If we sieve an interval [a,b] with 5 mod 2, 5 mod 3, 0 mod 5, 5 mod 7 , 5 mod 11 etc , we get close to the primes in the interval [a-5,b-5].

Therefore it is not so surprising the results for fixed a_i are so similar.

This is also why I say fixed a_i are less intresting.

regards

tommy1729
(09/11/2014, 08:24 AM)tommy1729 Wrote: [ -> ]{0 mod 2, 0 mod 3 , 0 mod 5 , ... 0 mod prime 't' } does not define a certain a mod b.

Rather it sieves out possibilities of a mod b.

Its like 0 mod 2 , 0 mod 3 , 0 mod 5 gives :

1,7,11,13,17,19,23,29 mod 30.

A similar thing happens with a_i mod p_i.

But maybe that is what you actually meant (to say).

regards

tommy1729

Hmm, maybe we're talking about different things. I'm talking about an a_i that gives the respective remainders mod p_i, all at the same time, not individually.
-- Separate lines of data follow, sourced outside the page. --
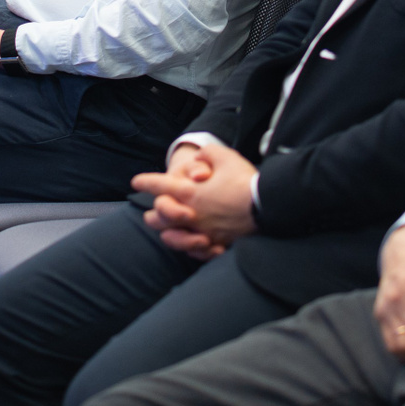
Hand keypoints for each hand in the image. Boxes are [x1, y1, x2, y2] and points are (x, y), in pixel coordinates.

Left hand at [134, 141, 258, 259]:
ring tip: (166, 229)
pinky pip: (195, 251)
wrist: (267, 205)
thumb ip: (206, 155)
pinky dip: (189, 247)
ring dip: (167, 232)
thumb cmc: (244, 180)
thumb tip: (200, 160)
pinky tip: (191, 241)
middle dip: (154, 210)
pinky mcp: (217, 242)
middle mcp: (192, 215)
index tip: (136, 181)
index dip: (146, 182)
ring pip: (173, 238)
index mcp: (190, 193)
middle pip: (160, 217)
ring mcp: (204, 231)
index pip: (160, 186)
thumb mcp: (224, 156)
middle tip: (152, 206)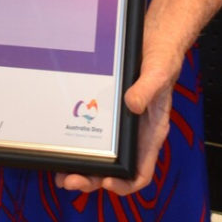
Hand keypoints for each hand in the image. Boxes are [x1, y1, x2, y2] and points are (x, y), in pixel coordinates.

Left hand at [55, 56, 176, 195]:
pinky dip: (77, 142)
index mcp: (151, 132)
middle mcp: (134, 134)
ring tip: (60, 171)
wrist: (153, 38)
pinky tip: (62, 142)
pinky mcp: (106, 111)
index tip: (106, 183)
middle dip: (92, 179)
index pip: (141, 171)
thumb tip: (132, 105)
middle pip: (113, 169)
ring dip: (81, 167)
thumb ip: (148, 89)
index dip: (124, 184)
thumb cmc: (162, 58)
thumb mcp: (159, 72)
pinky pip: (91, 131)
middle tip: (69, 180)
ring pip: (100, 155)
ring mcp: (119, 124)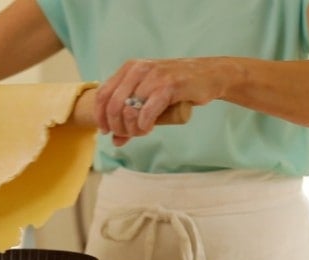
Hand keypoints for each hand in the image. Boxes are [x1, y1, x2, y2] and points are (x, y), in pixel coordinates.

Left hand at [94, 58, 225, 145]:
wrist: (209, 76)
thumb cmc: (176, 89)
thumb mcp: (149, 98)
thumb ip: (131, 117)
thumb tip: (115, 141)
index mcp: (129, 68)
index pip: (102, 94)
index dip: (100, 116)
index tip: (106, 131)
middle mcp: (138, 69)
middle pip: (113, 105)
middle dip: (117, 126)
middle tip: (128, 135)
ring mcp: (154, 76)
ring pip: (129, 109)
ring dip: (132, 128)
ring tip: (141, 132)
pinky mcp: (169, 85)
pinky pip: (147, 110)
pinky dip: (144, 124)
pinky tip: (147, 128)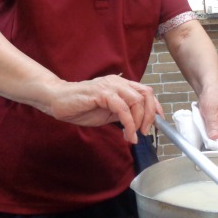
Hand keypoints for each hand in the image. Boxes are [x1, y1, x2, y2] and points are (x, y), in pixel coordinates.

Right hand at [45, 74, 162, 143]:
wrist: (58, 100)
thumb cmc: (80, 106)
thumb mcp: (107, 112)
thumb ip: (123, 113)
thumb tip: (138, 122)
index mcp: (121, 84)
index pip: (146, 92)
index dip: (156, 107)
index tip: (159, 123)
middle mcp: (118, 82)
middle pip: (146, 94)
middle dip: (150, 115)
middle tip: (146, 132)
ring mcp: (110, 86)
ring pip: (136, 101)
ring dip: (139, 121)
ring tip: (134, 136)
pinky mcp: (102, 93)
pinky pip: (123, 108)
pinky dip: (129, 123)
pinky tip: (127, 134)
I agree that for sieving, we care about a single match, so we get back a set of sieved (or unsieved) numbers.

The only numbers that are 0 mod 2, 0 mod 3, 0 mod 5 (all at the same time, not individually) are the numbers that are 0 mod 30. The only numbers that are 1 mod 2, 2 mod 3, 1 mod 5 are the numbers that are 11 mod 30. So by giving me a set of a_i's to go with the p_i's, like a_i={1, 2, 1} and p_i={2, 3, 5}, I can give you back a new "a" to go with product(p_i): a=11 and primorial(5)=30.
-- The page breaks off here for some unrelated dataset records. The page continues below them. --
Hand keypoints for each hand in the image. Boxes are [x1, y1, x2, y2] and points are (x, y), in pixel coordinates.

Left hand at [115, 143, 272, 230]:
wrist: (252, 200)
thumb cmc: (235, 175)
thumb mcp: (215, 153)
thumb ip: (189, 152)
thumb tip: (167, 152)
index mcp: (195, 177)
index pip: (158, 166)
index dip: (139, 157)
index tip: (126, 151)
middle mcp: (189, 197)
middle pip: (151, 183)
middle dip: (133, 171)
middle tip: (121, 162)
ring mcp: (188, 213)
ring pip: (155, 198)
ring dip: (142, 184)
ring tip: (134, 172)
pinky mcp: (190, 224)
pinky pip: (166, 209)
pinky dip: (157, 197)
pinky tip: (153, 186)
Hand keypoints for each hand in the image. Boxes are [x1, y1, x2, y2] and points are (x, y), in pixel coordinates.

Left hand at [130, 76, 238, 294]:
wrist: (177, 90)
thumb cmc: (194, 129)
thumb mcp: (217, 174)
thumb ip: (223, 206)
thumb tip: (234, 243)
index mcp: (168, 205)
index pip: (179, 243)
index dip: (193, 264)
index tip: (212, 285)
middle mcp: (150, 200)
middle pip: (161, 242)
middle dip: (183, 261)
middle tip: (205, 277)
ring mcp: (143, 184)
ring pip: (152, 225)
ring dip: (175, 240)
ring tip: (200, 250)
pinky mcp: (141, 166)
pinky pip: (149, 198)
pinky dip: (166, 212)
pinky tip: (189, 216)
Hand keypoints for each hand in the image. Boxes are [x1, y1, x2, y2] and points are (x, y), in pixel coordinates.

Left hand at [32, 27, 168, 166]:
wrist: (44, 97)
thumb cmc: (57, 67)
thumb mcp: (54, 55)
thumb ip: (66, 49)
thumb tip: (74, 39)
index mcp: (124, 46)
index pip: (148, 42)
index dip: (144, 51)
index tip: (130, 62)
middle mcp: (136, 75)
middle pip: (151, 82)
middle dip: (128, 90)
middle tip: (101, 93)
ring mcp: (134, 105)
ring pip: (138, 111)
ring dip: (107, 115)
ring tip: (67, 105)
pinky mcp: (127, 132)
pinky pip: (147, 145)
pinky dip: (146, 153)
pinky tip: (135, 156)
In this sense, giving me a set of a_i's in the range 0 <= a_i < p_i is just equivalent to giving me a fixed a in the range 0 <= a < primorial(max(p_i))
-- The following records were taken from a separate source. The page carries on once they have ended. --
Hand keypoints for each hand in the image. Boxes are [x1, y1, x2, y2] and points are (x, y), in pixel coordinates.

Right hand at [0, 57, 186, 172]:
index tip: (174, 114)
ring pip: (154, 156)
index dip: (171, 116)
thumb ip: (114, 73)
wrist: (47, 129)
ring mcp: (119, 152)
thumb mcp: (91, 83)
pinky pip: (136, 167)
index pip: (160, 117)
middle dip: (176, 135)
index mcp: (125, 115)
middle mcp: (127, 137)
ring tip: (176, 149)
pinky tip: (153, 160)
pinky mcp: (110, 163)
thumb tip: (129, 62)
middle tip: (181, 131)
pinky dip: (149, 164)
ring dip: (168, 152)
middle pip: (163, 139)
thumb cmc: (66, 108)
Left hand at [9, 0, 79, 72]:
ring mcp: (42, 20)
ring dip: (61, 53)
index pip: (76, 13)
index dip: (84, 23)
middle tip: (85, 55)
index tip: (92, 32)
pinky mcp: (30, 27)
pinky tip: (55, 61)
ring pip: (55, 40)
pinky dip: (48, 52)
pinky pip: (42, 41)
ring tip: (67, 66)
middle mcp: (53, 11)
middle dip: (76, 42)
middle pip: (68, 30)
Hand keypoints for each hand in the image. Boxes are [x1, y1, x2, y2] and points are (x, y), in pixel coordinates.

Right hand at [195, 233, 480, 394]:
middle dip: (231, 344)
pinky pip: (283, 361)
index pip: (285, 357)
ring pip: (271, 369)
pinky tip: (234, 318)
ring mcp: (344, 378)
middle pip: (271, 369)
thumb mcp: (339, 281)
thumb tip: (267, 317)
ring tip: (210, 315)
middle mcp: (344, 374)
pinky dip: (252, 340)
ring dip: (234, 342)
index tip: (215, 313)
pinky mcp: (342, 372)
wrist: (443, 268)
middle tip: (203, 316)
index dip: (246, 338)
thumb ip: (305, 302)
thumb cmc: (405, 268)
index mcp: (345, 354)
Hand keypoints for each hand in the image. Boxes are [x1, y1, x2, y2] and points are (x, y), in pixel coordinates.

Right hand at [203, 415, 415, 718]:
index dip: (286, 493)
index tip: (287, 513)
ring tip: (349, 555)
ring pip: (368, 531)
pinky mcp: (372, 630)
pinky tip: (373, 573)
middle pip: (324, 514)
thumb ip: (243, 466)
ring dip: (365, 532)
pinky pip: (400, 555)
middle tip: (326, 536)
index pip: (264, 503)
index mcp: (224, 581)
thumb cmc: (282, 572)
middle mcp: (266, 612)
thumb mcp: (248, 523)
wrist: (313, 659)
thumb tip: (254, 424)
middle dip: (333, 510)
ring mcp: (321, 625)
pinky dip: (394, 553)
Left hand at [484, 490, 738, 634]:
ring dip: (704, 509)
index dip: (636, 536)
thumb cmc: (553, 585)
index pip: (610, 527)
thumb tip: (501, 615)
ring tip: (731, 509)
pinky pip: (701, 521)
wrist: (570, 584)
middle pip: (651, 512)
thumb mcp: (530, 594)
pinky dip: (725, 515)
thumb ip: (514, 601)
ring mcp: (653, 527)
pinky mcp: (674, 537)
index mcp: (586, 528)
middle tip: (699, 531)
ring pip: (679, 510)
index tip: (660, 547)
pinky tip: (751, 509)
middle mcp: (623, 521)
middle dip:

In light of this, then yes, having unfixed a_i's is an interesting problem in its own right, as long as we can agree that it's just another way of looking at a fixed value of a.

Edit: So for example, sieving numbers against 1 mod 2, 2 mod 3, and 1 mod 5, is like sieving them against 11 mod 2, 11 mod 3, and 11 mod 5. Hopefully that made sense...End Edit

And I reserve the right to be wrong.
(09/11/2014, 08:00 PM)jaydfox Wrote: [ -> ]
(09/11/2014, 08:24 AM)tommy1729 Wrote: [ -> ]{0 mod 2, 0 mod 3 , 0 mod 5 , ... 0 mod prime 't' } does not define a certain a mod b.

Rather it sieves out possibilities of a mod b.

Its like 0 mod 2 , 0 mod 3 , 0 mod 5 gives :

1,7,11,13,17,19,23,29 mod 30.

A similar thing happens with a_i mod p_i.

But maybe that is what you actually meant (to say).

regards

tommy1729

Hmm, maybe we're talking about different things. I'm talking about an a_i that gives the respective remainders mod p_i, all at the same time, not individually. I agree that for sieving, we care about a single match, so we get back a set of sieved (or unsieved) numbers.

The only numbers that are 0 mod 2, 0 mod 3, 0 mod 5 (all at the same time, not individually) are the numbers that are 0 mod 30. The only numbers that are 1 mod 2, 2 mod 3, 1 mod 5 are the numbers that are 11 mod 30. So by giving me a set of a_i's to go with the p_i's, like a_i={1, 2, 1} and p_i={2, 3, 5}, I can give you back a new "a" to go with product(p_i): a=11 and primorial(5)=30.

In this sense, giving me a set of a_i's in the range 0 <= a_i < p_i is just equivalent to giving me a fixed a in the range 0 <= a < primorial(max(p_i))

In light of this, then yes, having unfixed a_i's is an interesting problem in its own right, as long as we can agree that it's just another way of looking at a fixed value of a.

Edit: So for example, sieving numbers against 1 mod 2, 2 mod 3, and 1 mod 5, is like sieving them against 11 mod 2, 11 mod 3, and 11 mod 5. Hopefully that made sense...End Edit

And I reserve the right to be wrong.

Unfortunately the primorial is a quickly growing function.

If the primorial is much larger than the interval we sieve , I wonder if that has practical use ?

Notice your table does not contain such large numbers.